Graph-based data clustering: a quadratic-vertex problem kernel for s-Plex Cluster Vertex Deletion

TL;DR

This paper introduces the s-Plex Cluster Vertex Deletion problem, a graph clustering task that generalizes clique deletion by allowing clusters to be s-plexes, and develops efficient data reduction rules to create problem kernels.

Contribution

It presents the first fixed-parameter algorithms with provably effective data reduction rules for the s-Plex Cluster Vertex Deletion problem, extending clustering techniques.

Findings

Developed effective data reduction rules for s-Plex Cluster Vertex Deletion.

Established a problem kernel for the s-Plex Cluster Vertex Deletion.

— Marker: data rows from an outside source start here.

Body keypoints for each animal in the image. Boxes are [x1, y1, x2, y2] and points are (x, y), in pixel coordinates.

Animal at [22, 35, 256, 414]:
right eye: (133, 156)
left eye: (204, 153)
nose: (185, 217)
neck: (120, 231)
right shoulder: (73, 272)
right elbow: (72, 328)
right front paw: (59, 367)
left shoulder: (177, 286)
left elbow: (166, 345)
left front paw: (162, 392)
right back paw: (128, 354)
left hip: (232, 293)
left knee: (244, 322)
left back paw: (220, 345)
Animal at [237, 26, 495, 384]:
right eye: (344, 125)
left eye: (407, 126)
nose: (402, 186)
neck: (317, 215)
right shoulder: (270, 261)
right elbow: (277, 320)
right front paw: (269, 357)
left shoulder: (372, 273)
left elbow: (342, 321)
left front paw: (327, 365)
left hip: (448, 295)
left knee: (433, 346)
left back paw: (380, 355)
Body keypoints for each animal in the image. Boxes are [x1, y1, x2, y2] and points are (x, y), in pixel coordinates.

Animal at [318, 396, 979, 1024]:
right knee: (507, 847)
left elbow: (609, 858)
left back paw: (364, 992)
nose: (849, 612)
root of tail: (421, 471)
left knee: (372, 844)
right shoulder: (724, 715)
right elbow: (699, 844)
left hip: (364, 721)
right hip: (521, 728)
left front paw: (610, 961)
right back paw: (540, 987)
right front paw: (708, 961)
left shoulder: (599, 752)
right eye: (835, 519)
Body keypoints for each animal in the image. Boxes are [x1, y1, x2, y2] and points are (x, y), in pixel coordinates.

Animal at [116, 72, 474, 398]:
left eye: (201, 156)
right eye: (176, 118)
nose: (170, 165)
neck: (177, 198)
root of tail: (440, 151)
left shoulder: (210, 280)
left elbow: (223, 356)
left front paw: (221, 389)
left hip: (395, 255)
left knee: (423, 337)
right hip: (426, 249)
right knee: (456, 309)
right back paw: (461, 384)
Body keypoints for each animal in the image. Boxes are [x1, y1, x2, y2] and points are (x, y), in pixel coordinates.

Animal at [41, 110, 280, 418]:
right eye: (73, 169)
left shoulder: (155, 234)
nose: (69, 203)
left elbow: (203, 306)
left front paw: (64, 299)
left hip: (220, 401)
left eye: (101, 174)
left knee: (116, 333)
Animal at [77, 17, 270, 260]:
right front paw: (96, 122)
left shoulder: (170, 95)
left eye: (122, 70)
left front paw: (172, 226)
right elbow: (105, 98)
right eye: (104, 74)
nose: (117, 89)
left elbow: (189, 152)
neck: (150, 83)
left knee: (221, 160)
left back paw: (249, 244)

Compared the parameter efficiency of s-Plex Cluster Vertex Deletion with s-Plex Editing.

Abstract

We introduce the s-Plex Cluster Vertex Deletion problem. Like the Cluster Vertex Deletion problem, it is NP-hard and motivated by graph-based data clustering. While the task in Cluster Vertex Deletion is to delete vertices from a graph so that its connected components become cliques, the task in s-Plex Cluster Vertex Deletion is to delete vertices from a graph so that its connected components become s-plexes. An s-plex is a graph in which every vertex is nonadjacent to at most s-1 other vertices; a clique is an 1-plex. In contrast to Cluster Vertex Deletion, s-Plex Cluster Vertex Deletion allows to balance the number of vertex deletions against the sizes and the density of the resulting clusters, which are s-plexes instead of cliques. The focus of this work is the development of provably efficient and effective data reduction rules for s-Plex Cluster Vertex Deletion. In terms of fixed-parameter algorithmics, these yield a so-called problem kernel. A similar problem, s-Plex Editing, where the task is the insertion or the deletion of edges so that the connected components of a graph become s-plexes, has also been studied in terms of fixed-parameter algorithmics. Using the number of allowed graph modifications as parameter, we expect typical parameter values for s-Plex Cluster Vertex Deletion to be significantly lower than for s-Plex Editing, because one vertex deletion can lead to a high number of edge deletions. This holds out the prospect for faster fixed-parameter algorithms for s-Plex Cluster Vertex Deletion.